The classes that download and process data from different data sources have been designed so that they can be invoked stand-alone (i.e., they have a “main” function) as well as being imported into other Python code. That decision was beneficial for unit testing and for the downloading of certain data without having to maintain an excessive number of option switches in the main DomainBuilder utility. Most of these classes also maintain a local cache of data downloaded in the past, which is useful when two or more areas of interest fall within the geographic extent covered by that data set.

The input to DomainBuilder is a collection of latitude and longitude points at the upper left and lower right corners which determine the area of interest. These points are also used to lookup the country name through a reverse geocoding operation. If any classes to obtain high resolution data for that country exist, then they are chosen over the defaults by the tool.

To facilitate integration with the simulation models, the data obtained by DomainBuilder is converted to a raster format and cropped, rescaled, rotated and/or translated so they all match the same geographic extents and grid size. The digital elevation model (DEM), which describes the terrain elevation, is used as the reference for those operations. Some of the data may also require post-processing, which is necessary for datasets which are prone to noise or artifacts. The delineation of the watershed basins, used to determine the scope in which some flood models may act upon, is performed as a post-processing step as well.

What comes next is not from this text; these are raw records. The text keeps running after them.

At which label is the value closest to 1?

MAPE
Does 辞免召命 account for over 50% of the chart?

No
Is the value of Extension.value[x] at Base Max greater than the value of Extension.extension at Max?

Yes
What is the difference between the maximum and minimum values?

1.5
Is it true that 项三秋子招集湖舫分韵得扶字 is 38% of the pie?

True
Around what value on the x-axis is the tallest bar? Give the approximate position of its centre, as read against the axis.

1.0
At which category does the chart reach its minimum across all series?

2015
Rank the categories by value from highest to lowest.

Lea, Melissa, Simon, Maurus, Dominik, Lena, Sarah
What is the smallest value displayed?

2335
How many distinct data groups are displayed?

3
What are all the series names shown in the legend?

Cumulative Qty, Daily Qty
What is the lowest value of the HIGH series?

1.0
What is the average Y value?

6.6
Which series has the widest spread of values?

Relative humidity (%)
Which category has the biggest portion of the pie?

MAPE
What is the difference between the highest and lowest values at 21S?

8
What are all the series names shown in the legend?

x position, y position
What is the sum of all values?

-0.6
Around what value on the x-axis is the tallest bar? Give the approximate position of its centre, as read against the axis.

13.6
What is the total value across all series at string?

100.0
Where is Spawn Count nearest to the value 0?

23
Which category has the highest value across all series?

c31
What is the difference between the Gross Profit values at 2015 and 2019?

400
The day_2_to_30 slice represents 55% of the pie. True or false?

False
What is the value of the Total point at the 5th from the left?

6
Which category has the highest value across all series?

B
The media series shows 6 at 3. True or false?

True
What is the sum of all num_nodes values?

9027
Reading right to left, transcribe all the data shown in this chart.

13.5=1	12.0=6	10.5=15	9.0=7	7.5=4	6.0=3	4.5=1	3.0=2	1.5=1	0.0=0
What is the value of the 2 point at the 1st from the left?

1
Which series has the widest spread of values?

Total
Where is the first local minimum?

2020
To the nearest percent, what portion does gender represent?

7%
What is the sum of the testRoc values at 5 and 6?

Various data sources are incorporated in DomainBuilder, ranging from NASA's public repositories to OpenStreetMap, the latter being the primary source for information on land use. OpenStreetMap's database includes detailed classified information for a number of regions around the globe. Data is obtained from any server which implements the Overpass API. From various map features, including buildings, highways, natural areas, land use, and water bodies, DomainBuilder estimates the surface roughness coefficients which are needed in the hydrological models. The base layer of the vegetation map is also taken from the same data source. Additionally, other layers, derived from remotely sensed data sets and in optional files provided by the user, are used to produce a unified map. The results may then be used for canopy interception. An additional notable data source is the Harmonized World Soil Database, which combines existing regional and national updates of soil information worldwide with the FAO-UNESCO soil map of the world.

Another important feature of DomainBuilder is its capability to download historical precipitation estimates and historical flood data. The source of the first feature is NASA's TMP-A (TRMM Multi-satellite Precipitation Analysis) database, which is available at a 3-hour interval, starting in January 1998, with a spatial resolution of 0.25x0.25 degrees. The data are enhanced by the daily estimates from the G-WADI database, which has a higher resolution of 0.04x0.04 degrees. The combined results are used to compute the return periods of severe precipitation events by using techniques from extreme value theory. The second feature is based on the historical flood data from the Flood Observatory database at the University of Colorado, allowing one to pair flood events with the precipitation grids.

The choice of Python over other languages enabled efficient code management (e.g., merging of new code and redesign) and a gained portability across multiple deployment platforms. DomainBuilder features today about 20 modules (or 80% of the total) written in pure interpreted language. The remaining modules use Python as a glue layer between external utilities (e.g., SAGA GIS, ImageMagick, Subversion) or subroutines written in other languages (e.g., R and C++). Such modular arrangement allowed the continued extension of DomainBuilder, through the incorporation of other data sets that may cover specific regions with a better fidelity, resulting in an easily adjustable tool to a multitude of domains.